• **Work to complete**:
I'd ask you to write out the lines below exactly, with no images.

=====

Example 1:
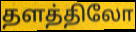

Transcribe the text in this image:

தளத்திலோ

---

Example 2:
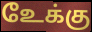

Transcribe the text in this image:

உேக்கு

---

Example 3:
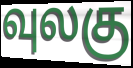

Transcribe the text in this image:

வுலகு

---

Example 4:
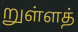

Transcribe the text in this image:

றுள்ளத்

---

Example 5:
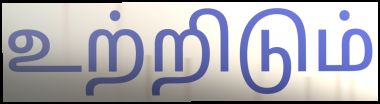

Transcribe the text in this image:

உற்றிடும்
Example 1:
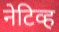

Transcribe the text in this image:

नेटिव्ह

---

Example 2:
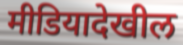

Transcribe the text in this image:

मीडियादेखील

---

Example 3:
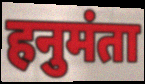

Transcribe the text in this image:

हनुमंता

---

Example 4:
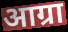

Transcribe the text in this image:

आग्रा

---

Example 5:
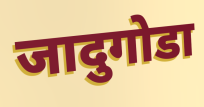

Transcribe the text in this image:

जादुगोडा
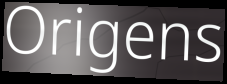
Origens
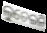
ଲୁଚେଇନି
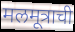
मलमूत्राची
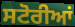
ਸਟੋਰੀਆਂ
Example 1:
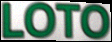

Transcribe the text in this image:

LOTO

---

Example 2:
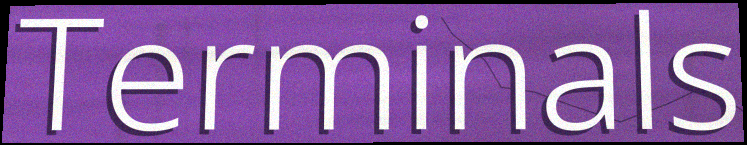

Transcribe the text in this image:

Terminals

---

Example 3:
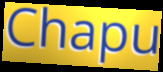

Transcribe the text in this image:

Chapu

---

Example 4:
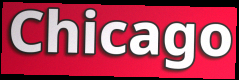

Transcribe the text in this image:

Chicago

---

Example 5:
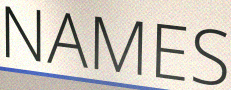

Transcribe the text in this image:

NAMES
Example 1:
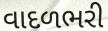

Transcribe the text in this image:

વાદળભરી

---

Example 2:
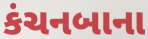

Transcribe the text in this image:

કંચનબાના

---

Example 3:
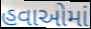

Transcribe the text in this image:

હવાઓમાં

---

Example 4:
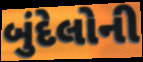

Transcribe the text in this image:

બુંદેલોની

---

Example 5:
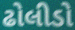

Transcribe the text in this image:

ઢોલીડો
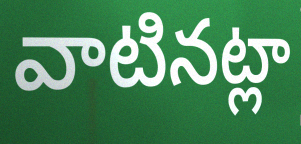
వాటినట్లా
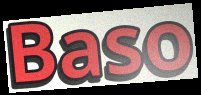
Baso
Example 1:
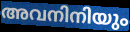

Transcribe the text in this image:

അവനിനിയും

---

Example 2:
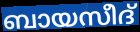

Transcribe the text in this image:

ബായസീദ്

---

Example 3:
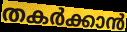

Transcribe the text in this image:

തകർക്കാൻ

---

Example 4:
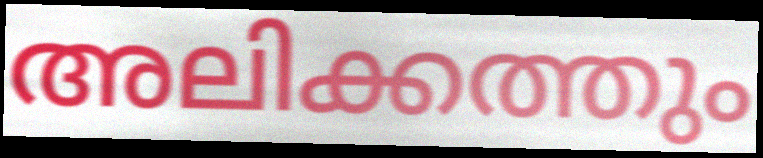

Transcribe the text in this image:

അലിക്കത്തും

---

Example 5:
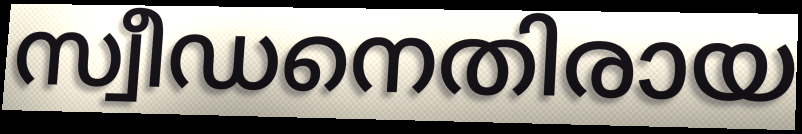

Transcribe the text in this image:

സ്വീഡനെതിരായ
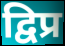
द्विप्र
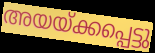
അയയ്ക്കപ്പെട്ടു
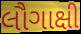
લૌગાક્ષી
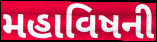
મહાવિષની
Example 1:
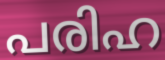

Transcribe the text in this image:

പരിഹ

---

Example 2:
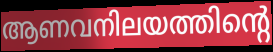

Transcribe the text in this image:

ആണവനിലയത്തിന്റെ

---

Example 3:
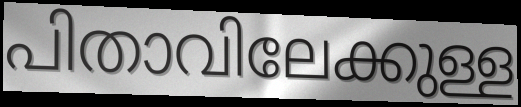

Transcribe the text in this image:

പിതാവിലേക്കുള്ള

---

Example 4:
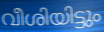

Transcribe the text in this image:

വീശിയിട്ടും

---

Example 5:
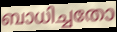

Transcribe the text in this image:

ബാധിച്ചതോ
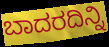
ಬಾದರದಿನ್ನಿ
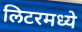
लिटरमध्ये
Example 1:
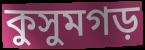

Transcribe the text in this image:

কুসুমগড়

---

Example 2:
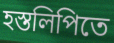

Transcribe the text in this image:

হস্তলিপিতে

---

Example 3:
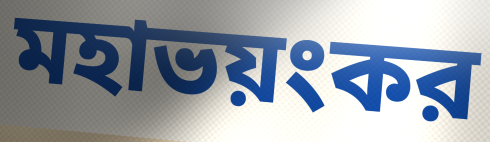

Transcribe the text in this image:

=====

• **Response to the exercise**:
Example 1:

Transcribe the text in this image:

தளத்திலோ

---

Example 2:

Transcribe the text in this image:

உேக்கு

---

Example 3:

Transcribe the text in this image:

வுலகு

---

Example 4:

Transcribe the text in this image:

றுள்ளத்

---

Example 5:

Transcribe the text in this image:

உற்றிடும்
Example 1:

Transcribe the text in this image:

नेटिव्ह

---

Example 2:

Transcribe the text in this image:

मीडियादेखील

---

Example 3:

Transcribe the text in this image:

हनुमंता

---

Example 4:

Transcribe the text in this image:

आग्रा

---

Example 5:

Transcribe the text in this image:

जादुगोडा
Origens
ଲୁଚେଇନି
मलमूत्राची
ਸਟੋਰੀਆਂ
Example 1:

Transcribe the text in this image:

LOTO

---

Example 2:

Transcribe the text in this image:

Terminals

---

Example 3:

Transcribe the text in this image:

Chapu

---

Example 4:

Transcribe the text in this image:

Chicago

---

Example 5:

Transcribe the text in this image:

NAMES
Example 1:

Transcribe the text in this image:

વાદળભરી

---

Example 2:

Transcribe the text in this image:

કંચનબાના

---

Example 3:

Transcribe the text in this image:

હવાઓમાં

---

Example 4:

Transcribe the text in this image:

બુંદેલોની

---

Example 5:

Transcribe the text in this image:

ઢોલીડો
వాటినట్లా
Baso
Example 1:

Transcribe the text in this image:

അവനിനിയും

---

Example 2:

Transcribe the text in this image:

ബായസീദ്

---

Example 3:

Transcribe the text in this image:

തകർക്കാൻ

---

Example 4:

Transcribe the text in this image:

അലിക്കത്തും

---

Example 5:

Transcribe the text in this image:

സ്വീഡനെതിരായ
द्विप्र
അയയ്ക്കപ്പെട്ടു
લૌગાક્ષી
મહાવિષની
Example 1:

Transcribe the text in this image:

പരിഹ

---

Example 2:

Transcribe the text in this image:

ആണവനിലയത്തിന്റെ

---

Example 3:

Transcribe the text in this image:

പിതാവിലേക്കുള്ള

---

Example 4:

Transcribe the text in this image:

വീശിയിട്ടും

---

Example 5:

Transcribe the text in this image:

ബാധിച്ചതോ
ಬಾದರದಿನ್ನಿ
लिटरमध्ये
Example 1:

Transcribe the text in this image:

কুসুমগড়

---

Example 2:

Transcribe the text in this image:

হস্তলিপিতে

---

Example 3:

Transcribe the text in this image:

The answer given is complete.